FAJAR.CO.ID, JAKARTA — Pakar Hukum Tata Negara, Prof. Jimly Asshiddiqie, menyambut baik keputusan Bareskrim Polri yang menghentikan penyelidikan atas dugaan ijazah palsu mantan Presiden Jokowi.
Ia menilai langkah tersebut selaras dengan prinsip hukum yang adil dan mengedepankan pendekatan damai.
"Ini memang sudah seharusnya demikian," kata Jimly melalui akun X resminya, @JimlyAs, Minggu (4/8/2025).
Dikatakan mantan Ketua Mahkamah Konstitusi itu, tindakan Polri mencerminkan penerapan hukum yang bersifat restoratif dan rekonsiliatif, yang penting bagi konsolidasi nasional.
"Selamat untuk Kepolisian yang mengutamakan solusi yang bersifat restoratif dan rekonsiliatif," lanjutnya.
Jimly juga mengaitkan keputusan tersebut dengan langkah Presiden yang dikabarkan akan segera memberikan abolisi dan amnesti umum dalam rangka menyambut HUT ke-80 RI.
"Sejalan dengan keputusan pemberian abolisi dan amnesti umum oleh Presiden, menjelang perayaan Hari Kemerdekaan 17 Agustus 2025," tandasnya.

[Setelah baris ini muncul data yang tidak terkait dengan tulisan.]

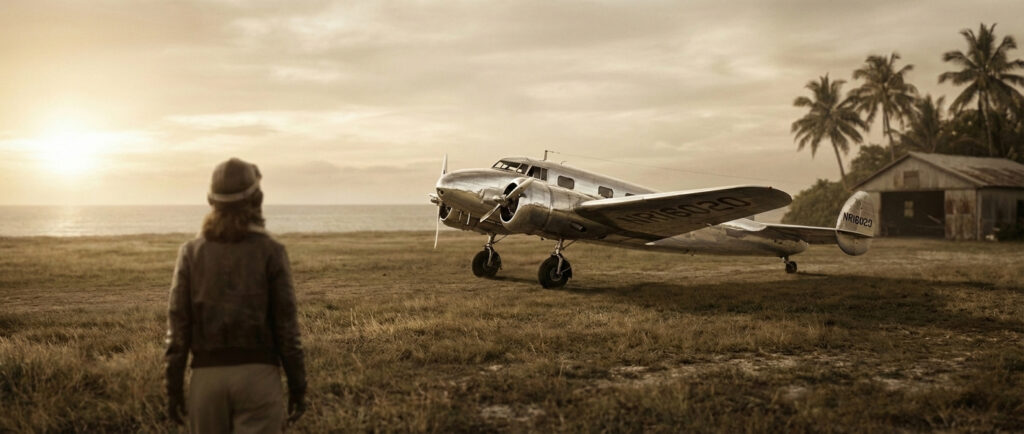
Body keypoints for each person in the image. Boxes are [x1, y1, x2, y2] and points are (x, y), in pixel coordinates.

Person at [164, 158, 307, 432]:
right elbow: (287, 331)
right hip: (259, 378)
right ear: (258, 199)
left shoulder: (190, 253)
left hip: (205, 380)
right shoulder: (272, 251)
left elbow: (178, 331)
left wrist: (173, 389)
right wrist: (298, 387)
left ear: (210, 200)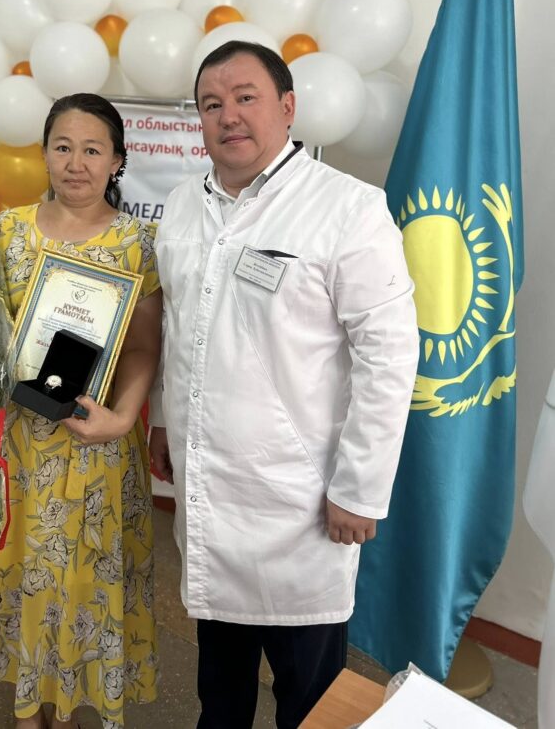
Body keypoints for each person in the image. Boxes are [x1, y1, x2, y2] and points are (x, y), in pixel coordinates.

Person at [148, 41, 420, 729]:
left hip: (300, 502)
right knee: (221, 685)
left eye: (246, 98)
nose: (228, 116)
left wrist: (359, 489)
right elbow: (177, 327)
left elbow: (389, 356)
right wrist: (162, 421)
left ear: (288, 107)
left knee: (307, 696)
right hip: (212, 491)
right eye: (211, 104)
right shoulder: (181, 206)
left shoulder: (347, 208)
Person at [0, 94, 161, 729]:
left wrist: (124, 418)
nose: (76, 163)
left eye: (92, 150)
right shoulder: (2, 232)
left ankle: (63, 705)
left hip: (93, 446)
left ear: (117, 160)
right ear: (44, 154)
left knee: (77, 581)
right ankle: (27, 707)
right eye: (63, 147)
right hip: (11, 446)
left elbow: (144, 347)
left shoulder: (139, 244)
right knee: (14, 575)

Sebelumnya, Bareskrim Polri memutuskan untuk menghentikan penyelidikan kasus ijazah Presiden Jokowi.
Keputusan ini dituangkan dalam Surat Pemberitahuan Perkembangan Penanganan Dumas (SP3D), yang ditandatangani oleh Brigjen Pol Sumarto selaku Kepala Biro Pengawasan Penyidikan Bareskrim.

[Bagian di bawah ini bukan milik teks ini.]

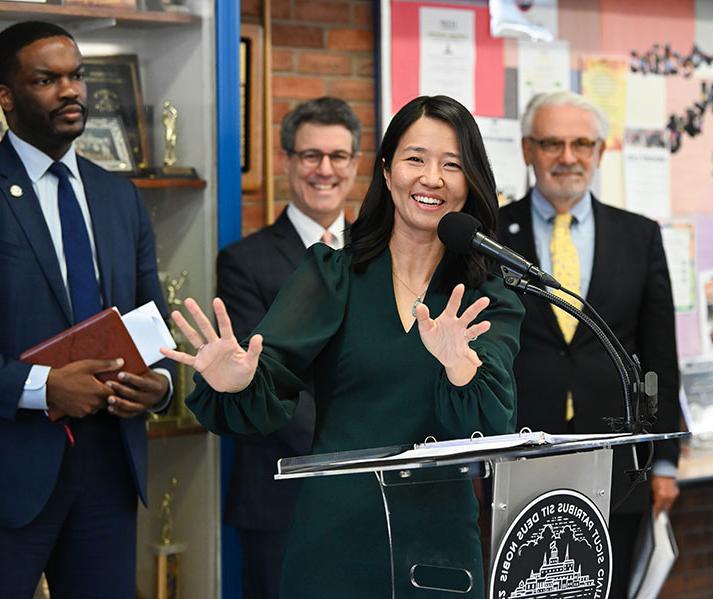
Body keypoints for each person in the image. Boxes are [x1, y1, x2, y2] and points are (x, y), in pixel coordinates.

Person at [164, 95, 523, 597]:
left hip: (439, 543)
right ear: (386, 169)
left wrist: (460, 367)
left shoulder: (489, 295)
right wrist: (237, 381)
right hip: (335, 536)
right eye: (415, 159)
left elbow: (490, 434)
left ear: (472, 182)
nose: (432, 178)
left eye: (452, 165)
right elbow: (270, 378)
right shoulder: (334, 274)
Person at [0, 21, 171, 597]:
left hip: (109, 465)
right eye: (47, 79)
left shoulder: (118, 194)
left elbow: (152, 317)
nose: (70, 91)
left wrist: (162, 385)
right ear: (6, 96)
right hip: (13, 472)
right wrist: (42, 388)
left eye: (76, 76)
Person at [497, 90, 681, 597]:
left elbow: (659, 354)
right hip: (518, 454)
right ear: (527, 150)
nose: (568, 157)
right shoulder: (490, 235)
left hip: (617, 460)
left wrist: (664, 460)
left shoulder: (639, 235)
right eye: (552, 143)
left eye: (582, 143)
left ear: (600, 152)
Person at [216, 96, 360, 599]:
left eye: (338, 156)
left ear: (356, 165)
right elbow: (262, 380)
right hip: (284, 499)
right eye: (310, 156)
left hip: (379, 495)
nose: (325, 170)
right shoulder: (243, 263)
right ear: (286, 162)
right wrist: (351, 451)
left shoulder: (384, 254)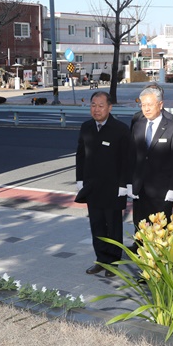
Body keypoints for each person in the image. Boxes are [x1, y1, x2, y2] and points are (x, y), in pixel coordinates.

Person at [75, 91, 130, 278]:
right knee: (96, 225)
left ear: (109, 107)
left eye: (100, 106)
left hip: (114, 188)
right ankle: (101, 260)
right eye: (93, 105)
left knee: (113, 226)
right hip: (92, 187)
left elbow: (127, 159)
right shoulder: (86, 127)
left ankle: (113, 263)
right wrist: (80, 179)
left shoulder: (120, 129)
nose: (96, 109)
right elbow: (80, 154)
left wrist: (124, 184)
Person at [127, 84, 173, 245]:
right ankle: (142, 265)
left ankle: (159, 268)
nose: (146, 108)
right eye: (143, 105)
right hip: (140, 188)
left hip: (162, 190)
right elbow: (131, 156)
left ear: (160, 104)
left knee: (159, 233)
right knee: (141, 230)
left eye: (149, 105)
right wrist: (129, 183)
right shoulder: (138, 126)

Surat itu telah disampaikan kepada pelapor, Wakil Ketua TPUA, Rizal Fadillah.
"Penghentian penyelidikan sudah sesuai dengan ketentuan yang berlaku," demikian salah satu kutipan dari surat SP3D yang beredar pada Selasa (5/8/2025).
Polri menilai, bukti-bukti yang diajukan oleh Tim Pembela Ulama dan Aktivis (TPUA) tidak memenuhi syarat sebagai alat bukti hukum, sehingga tidak cukup kuat untuk melanjutkan ke tahap penyidikan.

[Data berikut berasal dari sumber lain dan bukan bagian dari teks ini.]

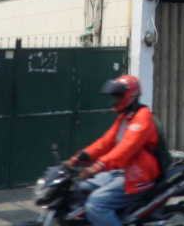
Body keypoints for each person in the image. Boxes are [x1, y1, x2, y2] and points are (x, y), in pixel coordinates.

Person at [66, 75, 161, 226]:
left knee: (96, 204)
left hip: (138, 176)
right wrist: (79, 158)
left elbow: (126, 149)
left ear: (130, 96)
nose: (115, 101)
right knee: (80, 188)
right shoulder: (124, 118)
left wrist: (97, 167)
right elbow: (105, 143)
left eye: (118, 97)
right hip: (120, 172)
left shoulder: (143, 118)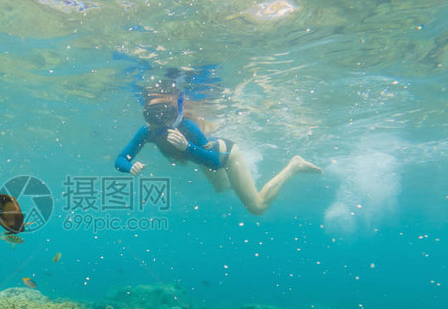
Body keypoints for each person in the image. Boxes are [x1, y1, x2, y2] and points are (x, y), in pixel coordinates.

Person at [114, 86, 322, 215]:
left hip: (225, 155)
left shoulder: (188, 127)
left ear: (174, 112)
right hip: (202, 158)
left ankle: (294, 165)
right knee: (223, 188)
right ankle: (246, 178)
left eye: (163, 112)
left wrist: (187, 146)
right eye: (151, 113)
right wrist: (129, 167)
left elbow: (214, 162)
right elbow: (121, 159)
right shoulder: (146, 131)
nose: (158, 119)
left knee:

Namun, langkah Bareskrim ini tidak diterima begitu saja oleh TPUA. Mereka mengajukan surat keberatan terhadap keputusan tersebut.
Dalam surat itu, TPUA menyatakan bahwa dasar penghentian penyelidikan tidak sejalan dengan Kitab Undang-Undang Hukum Acara Pidana (KUHAP) dan Peraturan Kapolri (Perkapolri).
"Bahwa penghentian penyelidikan 22 Mei 2025 yang dibenarkan dalam SP3D 25 Juli 2025 berdasar alasan ‘sudah sesuai dengan ketentuan hukum yang berlaku’ tidaklah benar, karena tidak sesuai dengan ketentuan KUHAP maupun Perkapolri," bunyi keberatan yang ditandatangani Rizal Fadillah, tertanggal 29 Juli 2025.
Ia juga menyoroti bahwa Presiden Jokowi maupun dokumen ijazah asli tidak pernah dihadirkan dalam gelar perkara khusus yang digelar pada 9 Juli 2025.
Lebih lanjut, Rizal menegaskan pentingnya memahami perbedaan antara barang bukti dan alat bukti sebagaimana diatur dalam hukum acara pidana.
"Pasal 184 KUHAP menyatakan bahwa alat bukti adalah keterangan saksi, keterangan ahli, surat, petunjuk, dan keterangan terdakwa," ucap Rizal.
Karena itu, TPUA menegaskan bahwa proses hukum seharusnya tetap dilanjutkan, dan Bareskrim tidak semestinya menghentikan penyelidikan tanpa pengujian lebih lanjut di tahap pembuktian.